<<<<
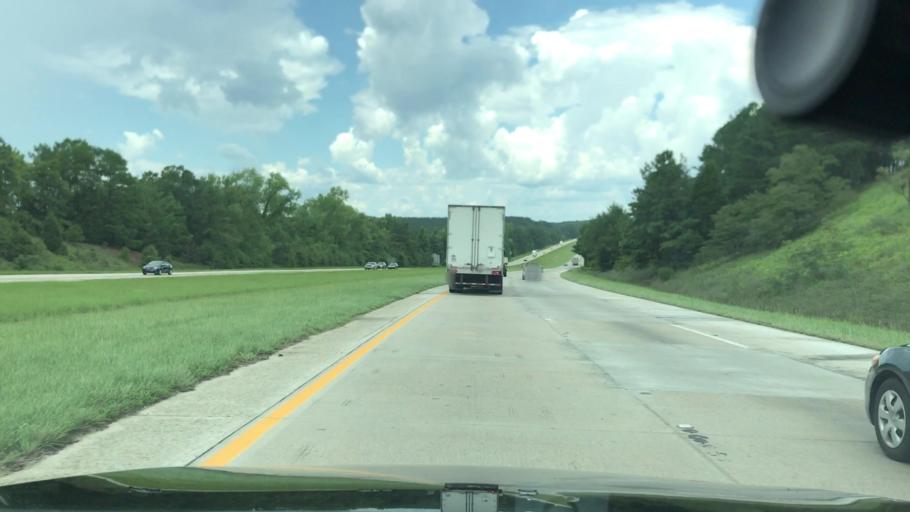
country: US
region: South Carolina
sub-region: Fairfield County
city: Winnsboro Mills
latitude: 34.3234
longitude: -81.0059
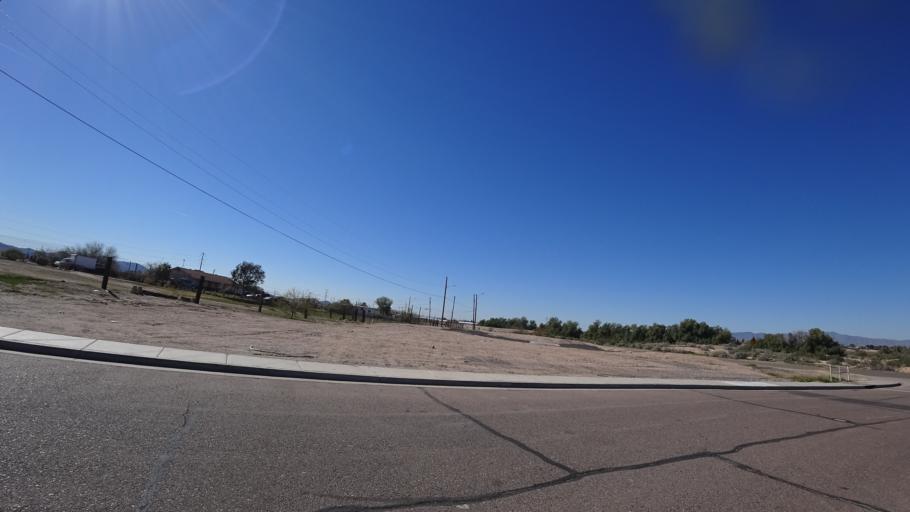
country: US
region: Arizona
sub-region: Maricopa County
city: Avondale
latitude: 33.4135
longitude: -112.3348
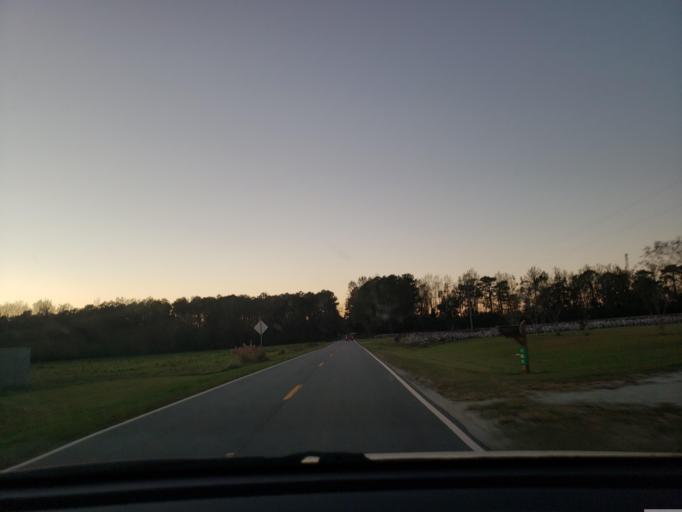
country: US
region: North Carolina
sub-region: Duplin County
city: Beulaville
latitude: 34.7953
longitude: -77.7707
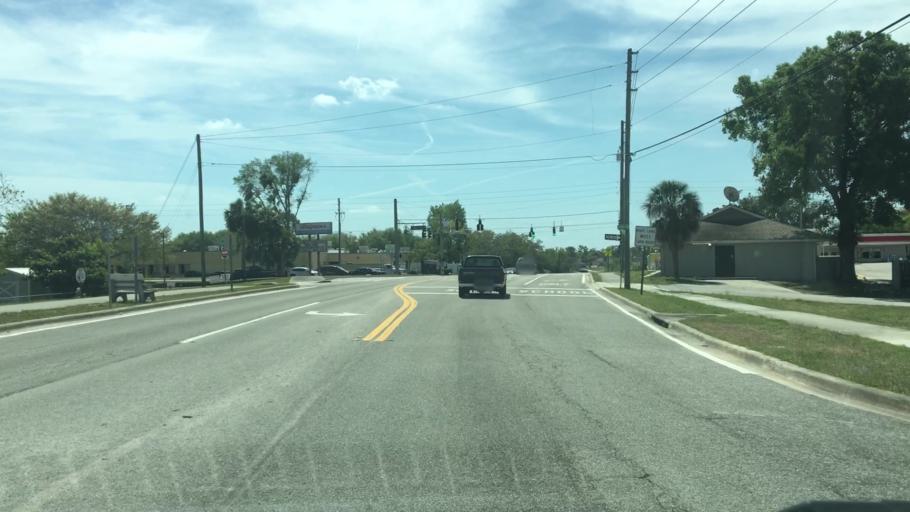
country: US
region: Florida
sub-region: Volusia County
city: Deltona
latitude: 28.9186
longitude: -81.2216
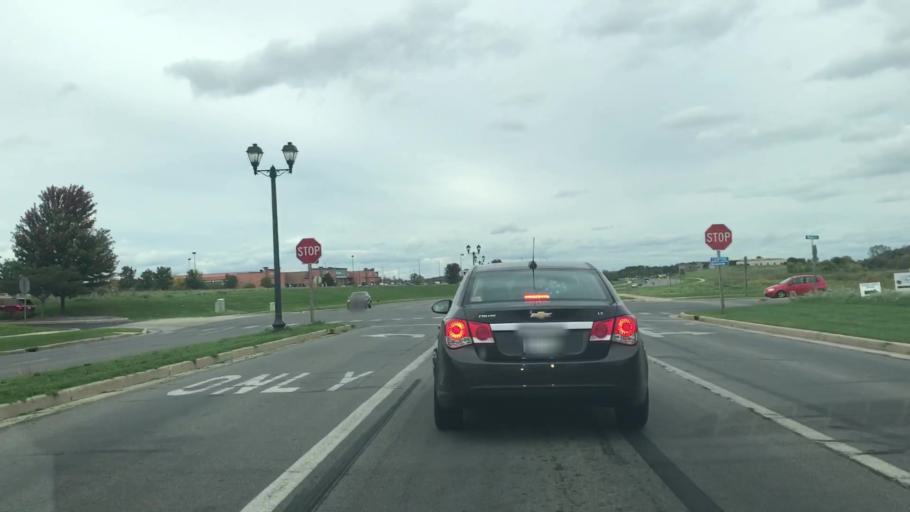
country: US
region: Wisconsin
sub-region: Waukesha County
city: Mukwonago
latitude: 42.8504
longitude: -88.3174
>>>>
> [The exercise]
Copy the lines of the records word for word, from the line with "region: Florida" through the end of the records, and leave out the pictures.

> [Answer in full]
region: Florida
sub-region: Volusia County
city: Deltona
latitude: 28.9186
longitude: -81.2216
country: US
region: Wisconsin
sub-region: Waukesha County
city: Mukwonago
latitude: 42.8504
longitude: -88.3174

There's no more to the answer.